Ей было трудно говорить. Слезы не переставали катиться из ее красных глаз по распухшему от рыданий лицу, сопли густым потоком стекали из носа по губам к подбородку, сливаясь со слезами и капая на когда-то белую блузку. Лицо, так же как и руки с одеждой, было в крови, которую она размазывала в попытках отереться. Джиллиан развалилась на полу в этой грязи, а я едва ли понимал половину слов, что она говорила. Кричала. Выбрасывала из себя, выплевывала, выблевывала неразборчивым непрерывным потоком слов.
- Это ты виноват, Джон… ее смерть на твоих руках.
- Что ты сказала? Ты совсем рехнулась?
- Ты говорил, что само пройдет, что не надо вечно по врачам бегать. Твои слова, сукин ты сын? Ты убийца! Убийца!
Я влепил ей пощечину. Многие из вас не согласились бы с моими действиями. Мол, Джиллиан была в состоянии аффекта, не в себе. Мол, мне требовалось ее утешить, крепко обнять и все такое. Не сомневаюсь, вы бы так и поступили на моем месте. Но вы не на моем месте. В последний раз я был мной и я делал то, что делал. Не потому, что это правильно, а потому, что я по-настоящему возненавидел свою жену в тот момент. За что? Трудно сказать. За нытье, за грязь что она развела кругом, за эгоизм, за ее слова, за ее слабость, за мою слабость. За все и ни за что.
- Пошла ты нахуй, Джилл. Пошла ты нахуй, - сквозь зубы прошептал я, решив, что пора ехать в бар.
Джиллиан так и оставалась лежать на полу в ванной, когда я уходил. Прежде, чем сесть в машину я захватил банку пива из холодильника, чтобы не ехать натощак. Распивая банку, я успешно миновал несколько улиц и припарковался у ближайшего бара.
Внутри было сильно накурено, темно и душно. Сев у стойки, я заказал себе двойной виски. Справа какой-то амбал обхаживал молодую девку. Она была ничего – короткая юбка открывала вид на две тонкие и длинные ножки. Когда здоровяк заметил, на что нацелен мой взгляд, он стал смотреть мне в глаза. А я в его.
- Тебе чего? - подойдя ко мне, пробасил верзила.
- Ничего, - ответил я и вмазал ему в зубы.
Замешкавшись лишь на мгновение, этот детина вдарил мне так, что я не успел и звезды сосчитать: сразу упал и отрубился. Когда я вернулся домой, то понял, что Джиллиан переехала к матери, – некоторые ее вещи отсутствовали, другие – разбросаны там и сям. Я потерял дочь, а она меня бросает. Ну и стерва.
Отрицание
- Джим. Я беременна.
- Да ты гонишь! Не может быть!
- Джим, я на восьмом месяце.
- Бля!
- Ты должен приехать.
- Нихера, я вообще никому не должен. Тем более таким наглым врунам как ты, Ким. Я тебя уже полгода не видел, а тут ты заявляешь, что пузо у тебя вздулось из-за меня. Не, так не пойдет. Не выйдет!

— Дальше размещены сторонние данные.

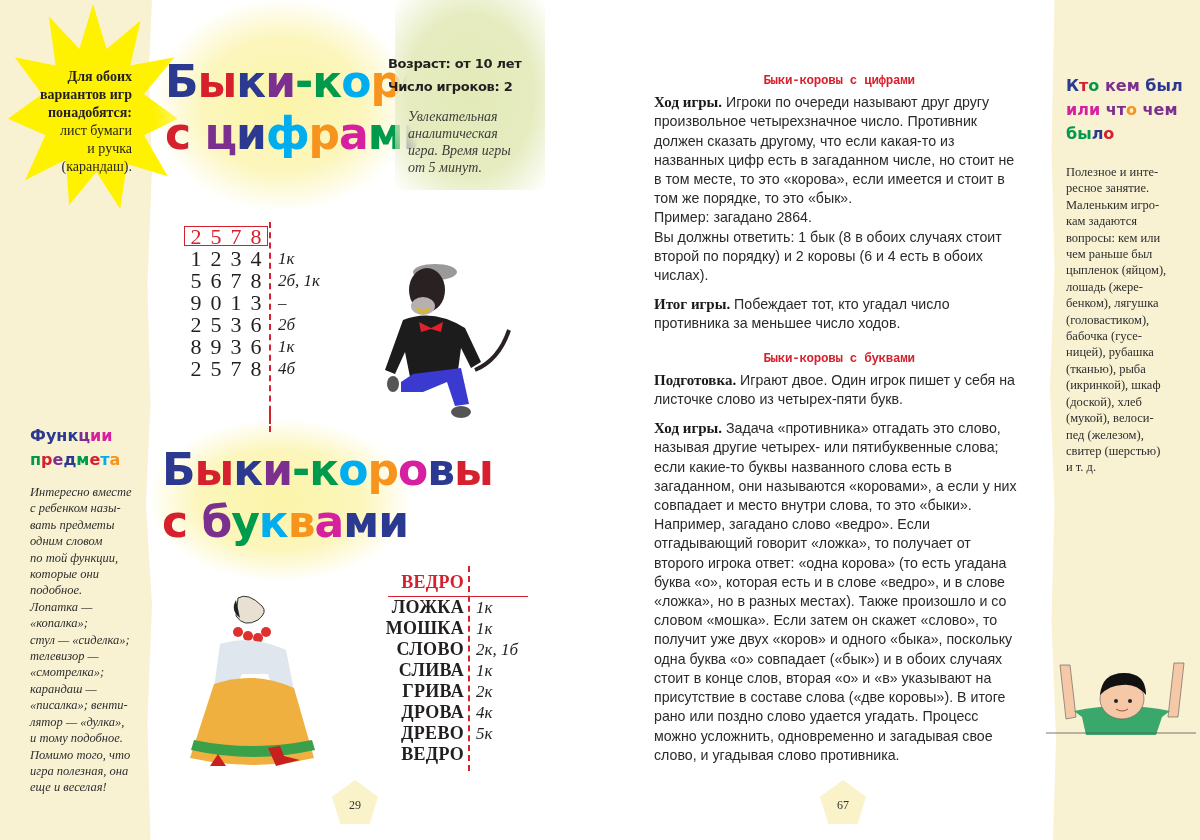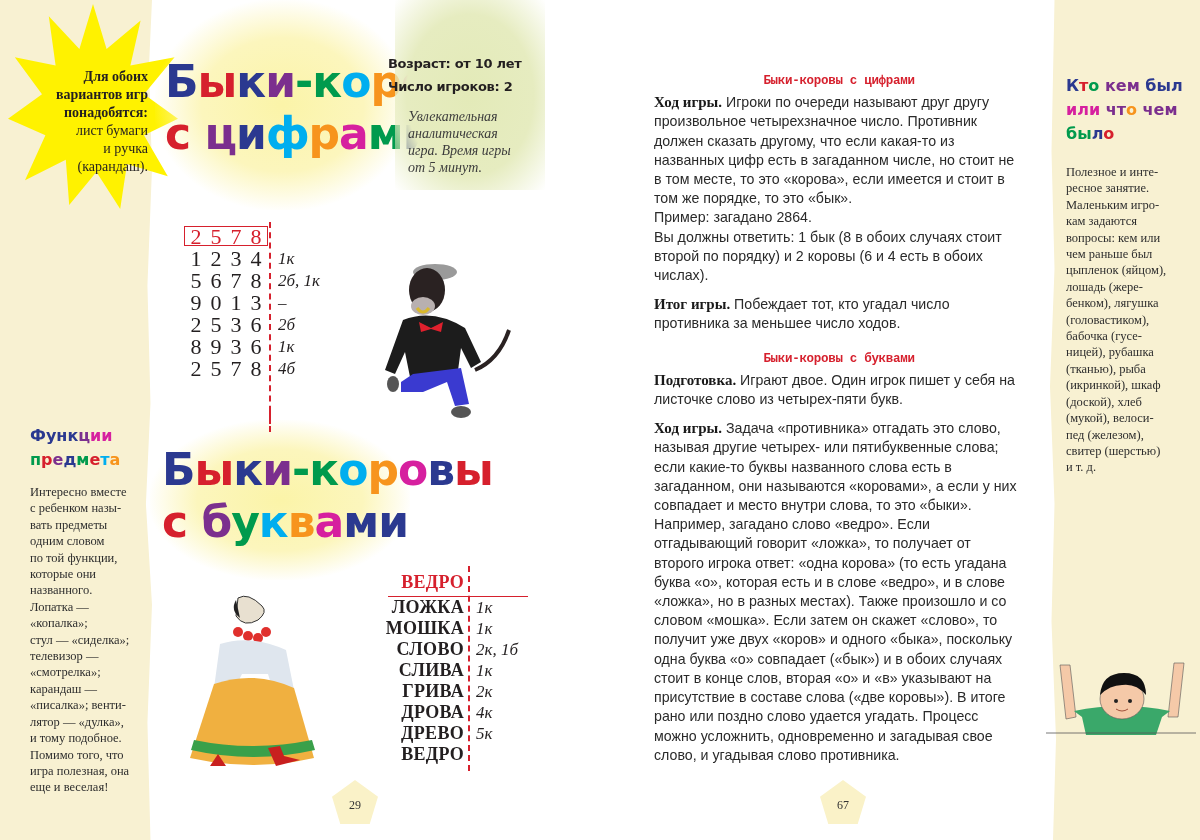--- a/index.html
+++ b/index.html
@@ -13,7 +13,7 @@
     
     .burst { position: absolute; left: 8px; top: 4px; width: 170px; height: 205px; background: #fff200;
       clip-path: polygon(50% 0%, 58% 22%, 78% 8%, 72% 30%, 98% 26%, 80% 44%, 100% 56%, 80% 64%, 94% 84%, 70% 78%, 66% 100%, 52% 82%, 36% 98%, 34% 76%, 10% 86%, 22% 64%, 0% 56%, 20% 44%, 4% 26%, 28% 30%, 24% 6%, 42% 22%); }
-    .burst-text { position: absolute; left: 38px; top: 68px; width: 110px; text-align: right; font-size: 14px; line-height: 18px; color: #231f20; }
+    .burst-text { position: absolute; left: 22px; top: 68px; width: 110px; text-align: right; font-size: 14px; line-height: 18px; color: #231f20; }
     .burst-text .b { font-weight: bold; }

- Но я говорю правду! У меня никого больше не было несколько лет.
- А это мне откуда знать? Как я могу проверить? Эй, ты помнишь, мы больше не вместе, нет никаких обязательств.
- Я знаю, Джим, но ребенок...
- Мне нет дела до твоих закидонов и выдуманных проблем! До свидания!
Я бросил трубку. Никогда бы не подумал, что Ким способна по подобный бред. Любовь, как это часто бывает, кончилась, что я могу поделать? Чего она вообще хотела этим добиться? К черту. Пойду в сортир.
Опорожнившись и сполоснув лицо и руки, я прихватил литр пива вместо теплого молочка и еще литр, как бы в роли печенья на сон грядущий. Так как телевизор я не люблю, выпил все, уставившись в дырку на обоях. У меня всегда такое ощущение, словно с каждым выпитым бокалом эта дыра то ли разрастается вширь и вглубь, то ли ползет ко мне с темными мыслями. Гадкие выходные вышли. Как можно отдохнуть от целой рабочей недели всего за два дня?
На следующее утро я и не помнил о состоявшем накануне разговоре. Впереди меня ждал очередной унылый трудовой день. Я работал в офисе, просиживал штаны и бил баклуши. Типичный офисный работник. Раньше я занимался чем-то более серьезным, был адвокатом или вроде того. Что-то связанное с судебной медициной, наверное. Не помню.
По приходу на рабочее место (проторчав предварительно в пробке с час, а то и полтора) я всегда первым делом отправляюсь в буфет – выпить кофе, читай, опохмелиться. Дома, ввиду постоянной тошноты, я позавтракать не успеваю. Не лезет.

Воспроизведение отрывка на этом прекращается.